To do this, we will need to generate a set of unique pairs from the list of characters in each scene. To illustrate, let’s look at the characters in Scene 11:
## [1] "Rachel" "Chandler" "Joey" "Monica" "Paul"
The unique pairs from this scene are formed by starting with the first character in the list and pairing with each of those that follow, then starting with the second and pairing with each that follows, and so on until the final pair is formed from the second-to-last and last elements of the list.

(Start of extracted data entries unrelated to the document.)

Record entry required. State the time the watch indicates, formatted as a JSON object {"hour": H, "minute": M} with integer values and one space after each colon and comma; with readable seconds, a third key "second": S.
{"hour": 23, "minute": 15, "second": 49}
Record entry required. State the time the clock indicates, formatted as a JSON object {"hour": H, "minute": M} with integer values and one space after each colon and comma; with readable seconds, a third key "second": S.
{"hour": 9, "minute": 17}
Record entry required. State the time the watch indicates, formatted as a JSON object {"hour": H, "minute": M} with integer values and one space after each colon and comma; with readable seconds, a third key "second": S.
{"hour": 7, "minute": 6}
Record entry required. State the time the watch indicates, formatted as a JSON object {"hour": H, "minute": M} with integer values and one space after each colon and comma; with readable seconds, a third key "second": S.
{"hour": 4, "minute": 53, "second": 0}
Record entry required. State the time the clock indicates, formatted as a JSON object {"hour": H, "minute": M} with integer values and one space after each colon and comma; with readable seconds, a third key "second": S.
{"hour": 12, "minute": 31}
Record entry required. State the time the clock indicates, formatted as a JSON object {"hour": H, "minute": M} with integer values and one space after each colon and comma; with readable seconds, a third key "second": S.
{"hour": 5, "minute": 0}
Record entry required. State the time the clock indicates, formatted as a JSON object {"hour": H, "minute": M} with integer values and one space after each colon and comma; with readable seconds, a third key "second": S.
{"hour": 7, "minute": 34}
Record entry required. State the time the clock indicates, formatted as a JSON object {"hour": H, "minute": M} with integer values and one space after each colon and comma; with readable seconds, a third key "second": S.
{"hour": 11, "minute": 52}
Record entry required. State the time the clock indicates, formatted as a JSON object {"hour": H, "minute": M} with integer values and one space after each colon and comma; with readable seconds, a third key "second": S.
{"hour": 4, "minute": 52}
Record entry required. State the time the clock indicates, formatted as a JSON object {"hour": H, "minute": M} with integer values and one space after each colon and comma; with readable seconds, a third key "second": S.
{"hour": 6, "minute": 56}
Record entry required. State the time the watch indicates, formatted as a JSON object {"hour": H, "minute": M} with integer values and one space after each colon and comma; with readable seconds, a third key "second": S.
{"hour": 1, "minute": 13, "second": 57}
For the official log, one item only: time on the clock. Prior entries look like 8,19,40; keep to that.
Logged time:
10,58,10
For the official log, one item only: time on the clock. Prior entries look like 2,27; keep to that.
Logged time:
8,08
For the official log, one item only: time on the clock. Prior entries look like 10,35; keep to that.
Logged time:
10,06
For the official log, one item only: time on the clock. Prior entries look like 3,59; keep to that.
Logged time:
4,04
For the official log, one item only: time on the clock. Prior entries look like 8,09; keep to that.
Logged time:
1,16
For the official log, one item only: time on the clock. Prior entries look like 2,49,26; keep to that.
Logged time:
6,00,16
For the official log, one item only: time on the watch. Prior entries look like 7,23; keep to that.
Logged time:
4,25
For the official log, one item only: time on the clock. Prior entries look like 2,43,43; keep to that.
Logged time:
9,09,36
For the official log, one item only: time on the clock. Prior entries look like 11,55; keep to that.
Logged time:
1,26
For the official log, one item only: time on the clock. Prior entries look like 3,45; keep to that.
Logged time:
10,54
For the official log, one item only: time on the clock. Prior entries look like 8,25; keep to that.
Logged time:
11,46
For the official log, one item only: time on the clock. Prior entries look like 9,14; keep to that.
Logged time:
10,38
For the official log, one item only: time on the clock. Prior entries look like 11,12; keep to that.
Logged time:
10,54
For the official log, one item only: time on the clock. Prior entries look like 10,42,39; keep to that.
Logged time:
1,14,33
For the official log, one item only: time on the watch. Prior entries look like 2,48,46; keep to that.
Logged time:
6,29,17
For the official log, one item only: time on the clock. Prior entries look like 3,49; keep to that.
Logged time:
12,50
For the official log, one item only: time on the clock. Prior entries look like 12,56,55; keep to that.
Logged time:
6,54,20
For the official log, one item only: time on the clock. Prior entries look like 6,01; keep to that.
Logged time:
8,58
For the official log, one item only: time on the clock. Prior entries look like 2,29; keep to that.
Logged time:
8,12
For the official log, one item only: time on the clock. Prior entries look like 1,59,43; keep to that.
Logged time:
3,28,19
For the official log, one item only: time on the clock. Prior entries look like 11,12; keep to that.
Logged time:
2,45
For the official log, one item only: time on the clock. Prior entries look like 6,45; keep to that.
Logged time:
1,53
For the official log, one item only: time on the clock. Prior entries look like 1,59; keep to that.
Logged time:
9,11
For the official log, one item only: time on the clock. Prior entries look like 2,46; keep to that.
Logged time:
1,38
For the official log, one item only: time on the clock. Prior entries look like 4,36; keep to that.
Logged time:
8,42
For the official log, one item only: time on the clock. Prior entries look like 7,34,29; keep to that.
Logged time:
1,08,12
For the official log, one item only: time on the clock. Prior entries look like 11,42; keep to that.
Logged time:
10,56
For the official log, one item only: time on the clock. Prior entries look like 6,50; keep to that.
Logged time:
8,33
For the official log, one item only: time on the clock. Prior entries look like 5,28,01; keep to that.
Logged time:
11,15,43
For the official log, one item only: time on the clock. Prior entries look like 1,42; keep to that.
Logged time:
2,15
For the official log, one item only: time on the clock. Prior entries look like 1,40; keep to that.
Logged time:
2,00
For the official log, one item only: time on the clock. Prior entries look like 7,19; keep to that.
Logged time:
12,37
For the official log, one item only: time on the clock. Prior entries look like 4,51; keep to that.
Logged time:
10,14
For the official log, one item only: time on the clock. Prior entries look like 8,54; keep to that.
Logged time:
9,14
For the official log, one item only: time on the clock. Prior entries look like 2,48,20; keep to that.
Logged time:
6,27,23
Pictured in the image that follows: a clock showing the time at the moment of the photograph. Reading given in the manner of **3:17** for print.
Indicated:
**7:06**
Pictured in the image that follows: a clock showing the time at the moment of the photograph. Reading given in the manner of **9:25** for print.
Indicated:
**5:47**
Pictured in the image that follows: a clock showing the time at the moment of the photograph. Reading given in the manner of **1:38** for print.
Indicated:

So for Scene 11 our unique pairs would be:
- Rachel pairs: Rachel-Chandler, Rachel-Joey, Rachel-Monica, Rachel-Paul
- Chandler pairs: Chandler-Joey, Chandler-Monica, Chandler-Paul
- Joey pairs: Joey-Monica, Joey-Paul
- Monica pairs: Monica-Paul
So we should write a function called unique_pairs()
which accepts a character vector of arbitrary length and forms pairs progressively in this way. Then we can apply this function to every scene.
unique_pairs <- function(char_vector = NULL) {
# ensure unique entries
vector <- as.character(unique(char_vector))
# create from-to column dataframe
df <- data.frame(char1 = character(),
char2 = character(),
stringsAsFactors = FALSE)
# iterate over each entry to form pairs
if (length(vector) > 1) {
for (i in 1:(length(vector) - 1)) {
char1 <- rep(vector[i], length(vector) - i)
char2 <- vector[(i + 1): length(vector)]
df <- df %>%
dplyr::bind_rows(
data.frame(char1 = char1,
char2 = char2,
stringsAsFactors = FALSE)
)
}
}
#return result
df
}
Now let’s test our new function on the Scene 11 characters:
unique_pairs(scene11_chars)
## char1 char2
## 1 Rachel Chandler
## 2 Rachel Joey
## 3 Rachel Monica
## 4 Rachel Paul
## 5 Chandler Joey
## 6 Chandler Monica
## 7 Chandler Paul
## 8 Joey Monica
## 9 Joey Paul
## 10 Monica Paul
That looks right. Now we can easily generate our edgelist from this episode by applying our new function to each scene.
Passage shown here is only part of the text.